Mensch-Maschine-Partnerschaften

Das Cologne Cobots Lab gestaltet soziotechnische Systeme im Sinne sozialer Innovation und forscht zur ganzheitlichen Zusammenarbeit von Mensch und technischem System. Der Fokus liegt hierbei auf dem optimalen Zusammenspiel zwischen den Fähigkeiten des Individuums und denen des technischen Systems.

Interview mit Prof.in Dr.in Anja Richert

In welcher Form findet kollaborative Robotik, die Zusammenarbeit von Mensch und KI, im Gesundheitsbereich bislang statt?
Kollaborative Robotik bezeichnet die gemeinsame Bearbeitung einer Aufgabe von Mensch und Roboter. Im Gesundheitsbereich kommt beispielsweise bereits heute der Roboter Pepper in Altenheimen insbesondere für Entertainment-Zwecke (Bsp. Memory spielen) oder für das Erfassen des Befindens von Bewohnern basierend auf einem Gespräch zum Einsatz. Im klinischen Kontext werden OP-Roboter eingesetzt, wobei diese noch mehr die Funktion eines Werkzeugs haben, welches vom Menschen bedient wird und weniger selbstständig Tätigkeiten ausführen. Zudem werden Roboter wie Pepper in Kliniken beispielsweise für die Durchführung von Narkosegesprächen eingesetzt. Künstliche Intelligenz wird stark in der bildgebenden Diagnostik verwendet (Bsp. Tumorerkennung im CT oder Erkennung von Hautkrebs).

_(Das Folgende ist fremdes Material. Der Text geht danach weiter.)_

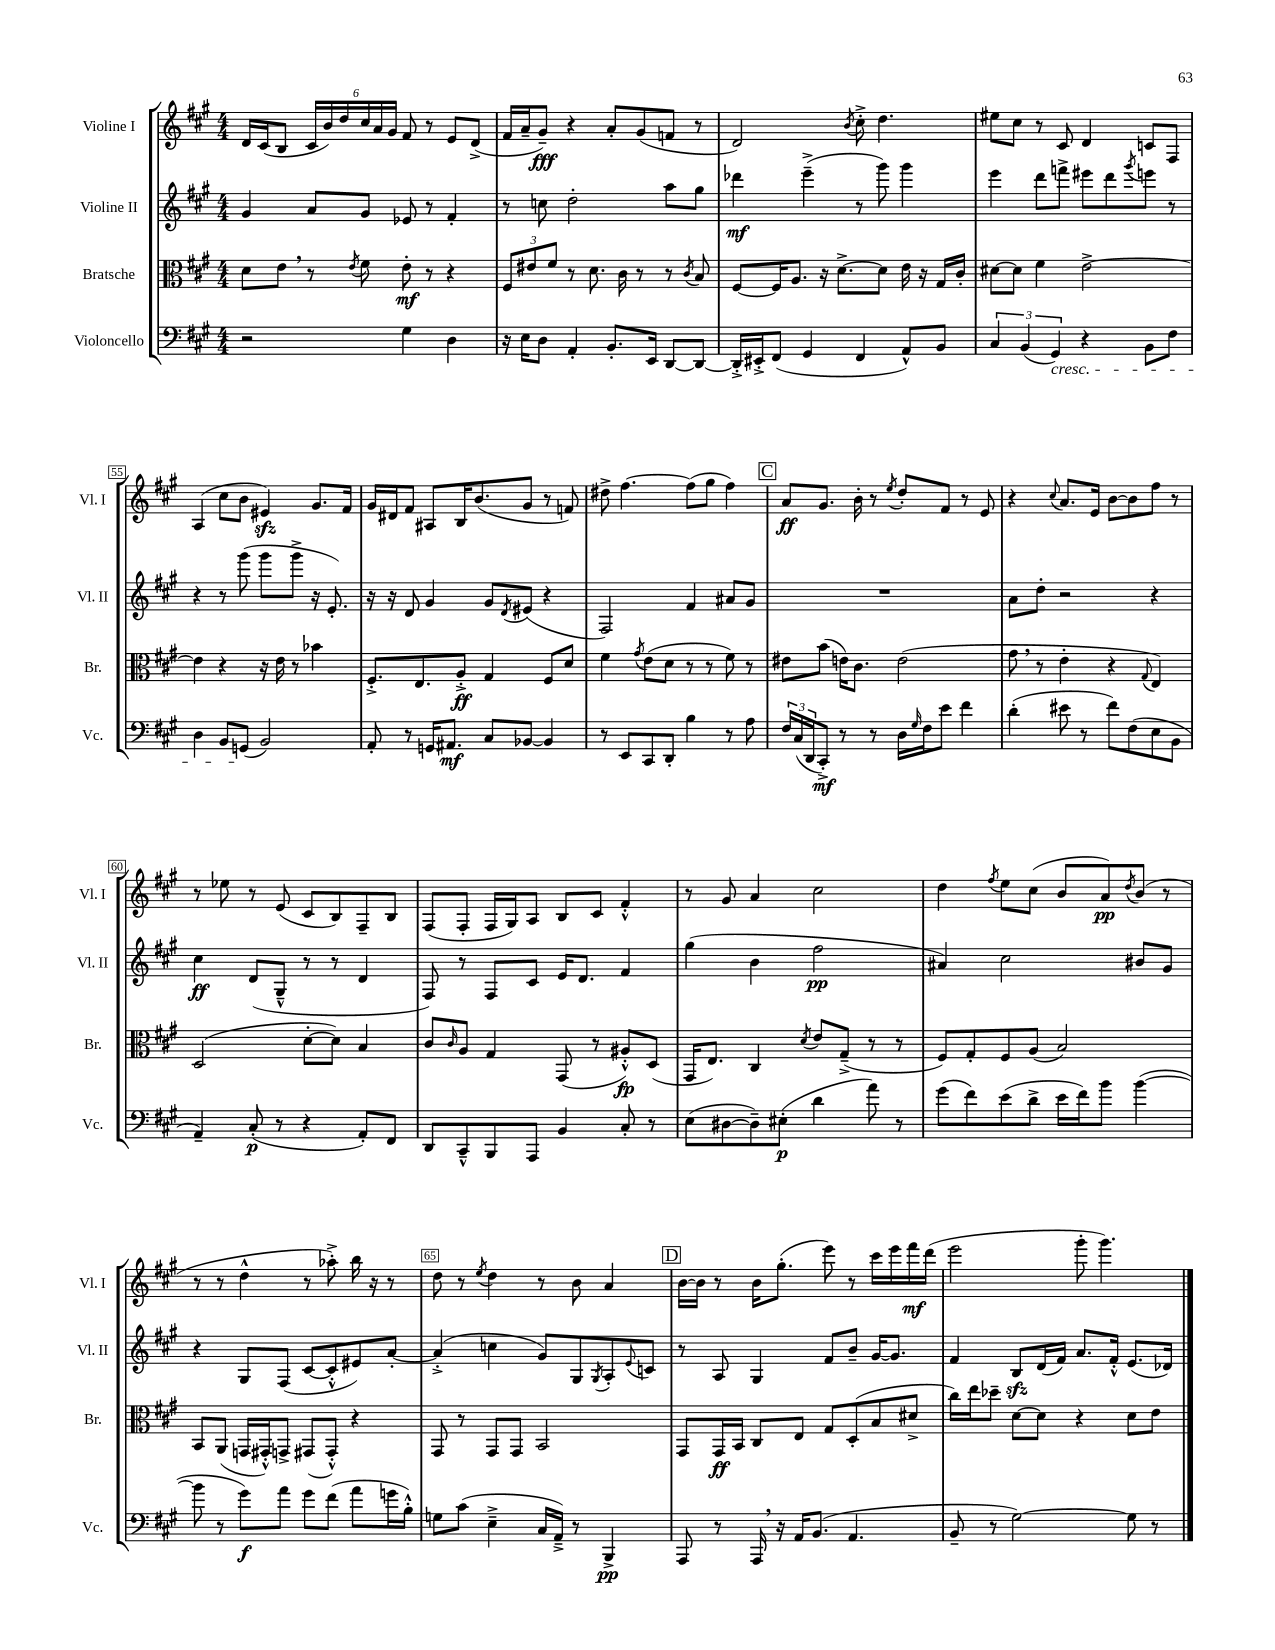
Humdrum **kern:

**kern	**kern	**kern	**kern
*staff4	*staff3	*staff2	*staff1
*clefF4	*clefC3	*clefG2	*clefG2
*k[f#c#g#]	*k[f#c#g#]	*k[f#c#g#]	*k[f#c#g#]
*M4/4	*M4/4	*M4/4	*M4/4
2r	8d	4g#	16d
.	.	.	(16c#
.	8e	.	8B
.	8r	8a	24c#
.	.	.	24b)
.	.	.	24dd
.	8qe	.	.
.	8f#	8g#	24cc#
.	.	.	24a
.	.	.	24g#
4G#	8e'	8e-	8f#
.	8r	8r	8r
4D	4r	4f#'	8e
.	.	.	(8d^
=	=	=	=
16r	12F#	8r	16f#
16E	.	.	16a~
.	12e#	.	.
8D	.	8cc	8g#~)
.	12f#	.	.
4AA'	8r	2dd'	4r
.	8.d	.	.
8.BB'	.	.	8a'
.	16c#	.	.
.	8r	.	(8g#
16EE	.	.	.
[8DD	8r	8aa	8f
.	8qc#	.	.
8DD_	8B	8gg#	8r
=	=	=	=
16DD'^]	[8F#	4ddd-	2d)
16EE#'^	.	.	.
(8FF#	16F#]	.	.
.	8.A	.	.
4GG#	.	(4eee~^	.
.	16r	.	.
.	[8.d^	.	.
.	.	.	8qb
4FF#	.	8r	8cc#'^
.	8d]	8ggg#)	4.dd
8AA^^)	16e	4ggg#	.
.	16r	.	.
8BB	16G#	.	.
.	16c#'	.	.
=	=	=	=
6C#	[8d#	4eee	8ee#
.	8d#]	.	8cc#
(6BB	.	.	.
.	4f#	8ddd	8r
6GG#)	.	.	.
.	.	8fff^	8c#
4r	[2e^	8eee#	4d
.	.	8ddd	.
.	.	8qggg#	.
8BB	.	8eee	8c
8F#	.	8r	8F#
=	=	=	=
4D	4e]	4r	(4A
8BB	4r	8r	8cc#
(8GG	.	(8ggg#	8b
2BB)	16r	8ggg#	4e#)
.	16e	.	.
.	8r	8ggg#^	.
.	4b-	16r	8.g#
.	.	8.e')	.
.	.	.	16f#
=	=	=	=
8AA'	8.F#'^	16r	16g#
.	.	16r	16d#
8r	.	8d	8f#
.	8.E	.	.
16GG	.	4g#	8A#
8.AA#	.	.	.
.	8A'^	.	16B
.	.	.	(8.b
8C#	4G#	8g#	.
.	.	8qd	.
[8BB-	.	(8e#	8g#
4BB-]	8F#	4r	8r
.	8d	.	8f)
=	=	=	=
8r	4f#	2F#)	8dd#^
8EE	.	.	[4.ff#
.	8qg#	.	.
8CC#	(8e	.	.
8DD'	8d	.	.
4B	8r	4f#	(8ff#]
.	8r	.	8gg#
8r	8f#)	8a#	4ff#)
8A	8r	8g#	.
=	=	=	=
24F#	8e#	1r	8a
(24C#	.	.	.
24DD	.	.	.
8CC#'^)	(8b	.	8.g#
8r	16e)	.	.
.	8.c#	.	16b'
8r	.	.	8r
.	.	.	8qee
16D	(2e	.	8dd'
16qqG#	.	.	.
16F#	.	.	.
8e	.	.	8f#
4f#	.	.	8r
.	.	.	8e
=	=	=	=
(4d'	8g#	8a	4r
.	8r	8dd'	.
.	.	.	8qqcc#
8e#	4e'	2r	8.a
8r	.	.	.
.	.	.	16e
8f#)	4r	.	[8b
(8F#	.	.	8b]
.	8qqG#	.	.
8E	4E)	4r	8ff#
8BB	.	.	8r
=	=	=	=
4AA~)	(2D	4cc#	8r
.	.	.	8ee-
(8C#'	.	(8d	8r
8r	.	8G#~^^	(8e
4r	[8d'	8r	8c#
.	8d])	8r	8B)
8AA')	4B	4d	8F#~
8FF#	.	.	8B
=	=	=	=
8DD	8c#	8F#)	(8F#
.	16qqc#	.	.
8CC#~^^	8A	8r	8F#'
8BBB	4G#	8F#	16F#
.	.	.	16G#)
8AAA	.	8c#	8A
4BB	(8GG#	16e	8B
.	.	8.d	.
.	8r	.	8c#
8C#'	8A#'^^)	4f#	4f#'^^
8r	(8D	.	.
=	=	=	=
(8E	16GG#	(4gg#	8r
.	8.E)	.	.
[8D#	.	.	8g#
8D#~])	4C#	4b	4a
(8E#'	.	.	.
.	8qd	.	.
4d	8e	2ff#	2cc#
.	(8G#~^	.	.
8a)	8r	.	.
8r	8r	.	.
=	=	=	=
(8g#	8F#)	4a#)	4dd
8f#)	8G#'	.	.
.	.	.	8qff#
(8e	8F#	2cc#	8ee
8d^	(8A	.	(8cc#
16e	2B)	.	8b
16f#)	.	.	.
8b	.	.	8a)
.	.	.	8qdd
([4b	.	8b#	(8b
.	.	8g#	8r
=	=	=	=
8b]	8BB	4r	8r
8r	(8AA	.	8r
8g#)	16GG	8G#	4dd^^
.	16GG#'^^)	.	.
8a	8GG^	(8F#	.
8g#	(8GG#	[8c#	8r
(8f#	8GG#'^^)	8c#'^^]	8aa-'^)
8a	4r	8e#)	16bb
.	.	.	16r
16g	.	[8a'	8r
16B'^^)	.	.	.
=	=	=	=
8G	8GG#	(4a'^]	8dd
(8c#	8r	.	8r
.	.	.	8qee
4E~^	8GG#	4cc	4dd
.	8GG#	.	.
16C#	2BB	8g#)	8r
16AA~^)	.	.	.
8r	.	8G#	8b
.	.	8qG#	.
4BBB^	.	8A'	4a
.	.	8qqe	.
.	.	8c	.
=	=	=	=
8AAA	8GG#	8r	[16b
.	.	.	16b]
8r	16GG#	8A	8r
.	16BB	.	.
16AAA	8C#	4G#	16b
16r	.	.	(8.gg#'
16AA	8E	.	.
(8.BB	.	.	.
.	8G#	8f#	8eee)
4.AA	(8D'	8b~	8r
.	8B	[16g#	16ccc#
.	.	8.g#]	16eee
.	8d#^	.	16fff#
.	.	.	(16ddd
=	=	=	=
8BB~	16cc#)	4f#	2eee
.	16ee	.	.
8r	8dd-~	.	.
[2G#)	[8d	8B	.
.	8d]	(16d	.
.	.	16f#)	.
.	4r	8.a	8ggg#'
.	.	.	4.ggg#)
.	.	16f#'^^	.
8G#]	8d	(8.e	.
8r	8e	.	.
.	.	16d-)	.
==	==	==	==
*-	*-	*-	*-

Was können Maschinen in der Pflege leisten und wo sind dem Einsatz von Robotern dabei Grenzen gesetzt?
Maschinen können auf verschiedene Weisen in der Pflege zum Einsatz kommen. Es gibt beispielsweise Systeme, die älteren Menschen und Menschen mit Behinderung assistieren (assistive robots). Sie übernehmen Aufgaben wie Terminerinnerungen. Dann gibt es Roboter, die Tätigkeiten oder Körperfunktionen überwachen (monitoring robots) und Roboter, die als sozialer Kontakt dienen (robot companions) wie beispielsweise Pepper oder die Robbe Paro. Schließlich gibt es Roboter, die Pflege- und medizinisches Personal durch die Übernahme von Tätigkeiten wie das Erstellen von Trinkprotokollen oder das Desinfizieren von Flächen entlasten. Roboter können daher gezielt Aufgaben übernehmen, sind aber lange nicht so flexibel wie Pflegepersonal. Sie treffen zudem keine Entscheidungen, sondern nehmen eine unterstützende Rolle ein.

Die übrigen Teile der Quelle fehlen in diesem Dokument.